Videogiochi, cosa dicono gli ultimi dati delle vendite in Italia

Videogiochi, cosa dicono gli ultimi dati delle vendite in Italia

Il settore del gaming, anno dopo anno, cresce esponenzialmente a livello globale. La storia dei videogiochi ha origini ormai lontane dalle nuove generazioni, che ne vivono solo l’incredibile e continua evoluzione. Il primo videogioco interattivo risale al 1961 e prende il nome di “Spacewar!”. Da quel momento il successo dei videogames prende sempre più il sopravvento. La vera e propria svolta arriva a metà degli anni ’80, quando due colossi come la Nintendo e la Sega gettano le basi di uno scontro memorabile. Tra gli anni novanta e gli anni duemila anche la Sony e la Microsoft si inseriscono nel mercato delle console. Con l’avvento della Playstation, dell’XBOX, del Nintendo DS e delle recenti e progressive evoluzioni di queste e di molte altre innovazioni, i videogiochi diventano un must di un’enorme fetta della popolazione italiana e mondiale. A tal proposito, scopriamo quali sono gli ultimi dati delle vendite dei videogiochi in Italia. 

Secondo quanto riportato da una ricerca condotta dalla Censis, in collaborazione con Iidea, il settore del gaming nel nostro paese è estremamente sviluppato. Si contano più di 17 milioni di videogiocatori, che costruiscono un rapporto sempre più solido con la realtà dei videogiochi. Il rapporto sulle vendite effettuate nel 2020, rispetto all’anno precedente, è notevolmente aumentato. Parliamo di guadagni per oltre 2 miliardi di euro, una cifra monstre che sembra essere destinata a salire e a crescere con il passare del tempo. Nel caso in cui si decidesse di investire sull’industria del gaming, infatti, si produrrebbe una mole incredibile di sbocchi lavorativi e una cifra pari a 360 milioni di euro di investimenti privati. I numeri parlano chiaro e ci raccontano di quanto sia stretta la relazione tra gli italiani e i giochi elettronici.

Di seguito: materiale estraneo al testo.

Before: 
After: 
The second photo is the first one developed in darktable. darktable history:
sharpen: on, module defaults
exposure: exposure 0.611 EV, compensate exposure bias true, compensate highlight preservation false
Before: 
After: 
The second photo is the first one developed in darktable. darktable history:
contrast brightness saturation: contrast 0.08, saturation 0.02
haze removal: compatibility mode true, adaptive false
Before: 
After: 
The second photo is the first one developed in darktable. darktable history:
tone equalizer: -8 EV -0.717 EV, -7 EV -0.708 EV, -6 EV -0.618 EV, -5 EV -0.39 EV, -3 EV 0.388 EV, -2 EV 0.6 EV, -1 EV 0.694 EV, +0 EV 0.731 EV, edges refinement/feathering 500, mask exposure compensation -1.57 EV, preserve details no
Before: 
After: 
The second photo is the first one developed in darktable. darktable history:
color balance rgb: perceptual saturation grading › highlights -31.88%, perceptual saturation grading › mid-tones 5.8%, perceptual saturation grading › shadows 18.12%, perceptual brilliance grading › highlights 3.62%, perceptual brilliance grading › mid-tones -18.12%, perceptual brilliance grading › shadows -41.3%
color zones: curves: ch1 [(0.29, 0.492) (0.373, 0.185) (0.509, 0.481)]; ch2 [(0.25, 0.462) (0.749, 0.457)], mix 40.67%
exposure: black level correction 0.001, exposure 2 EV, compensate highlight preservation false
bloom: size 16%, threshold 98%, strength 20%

Questo viene confermato anche dai recenti sondaggi che sono stati effettuati nel nostro paese, a testimonianza di quanto il popolo italiano creda nella forza dell’industria del gaming. Come abbiamo già anticipato precedentemente, lo sviluppo del settore in questione potrebbe portare i giovani ad aprirsi delle porte nel mondo del lavoro. Questo è il pensiero del 60% degli italiani. Una grandissima fetta della popolazione nazionale ritiene i videogiochi una possibilità di svago e di socializzazione, benefici che lievitano il numero delle vendite e che, conseguentemente, lasciano spazio ad una più celere ripresa economica. Secondo una ricerca della rivista “Frontiers in Human Neuroscience”, i videogames incrementerebbero anche le capacità di problem solving, qualità sempre più richieste nei curricula vitae. 

Sempre più sviluppati sono anche gli aspetti relativi all’accessibilità dei videogiochi, che permettono a chi ne usufruisce, grazie all’avvento delle console e degli smartphone, di giocarci ovunque e in qualsiasi momento. C’è sempre meno spazio per i videogiochi arcade, presenti ormai quasi solo ed esclusivamente nel panorama delle slot machine in rete o nelle sale giochi. La maggiore accessibilità odierna, infatti, favorisce l’accelerazione del processo che lega i giochi elettronici agli aspetti sociali e intellettivi. Altri studi, inoltre, hanno scoperto ulteriori benefici tratti dall’utilizzo dei videogiochi. Tra questi ultimi c’è anche quello legato alla vista: guardare i dettagli sul proprio schermo, infatti, favorirebbe la distinzione dei colori, delle sfumature e la percezione dei dettagli più piccoli.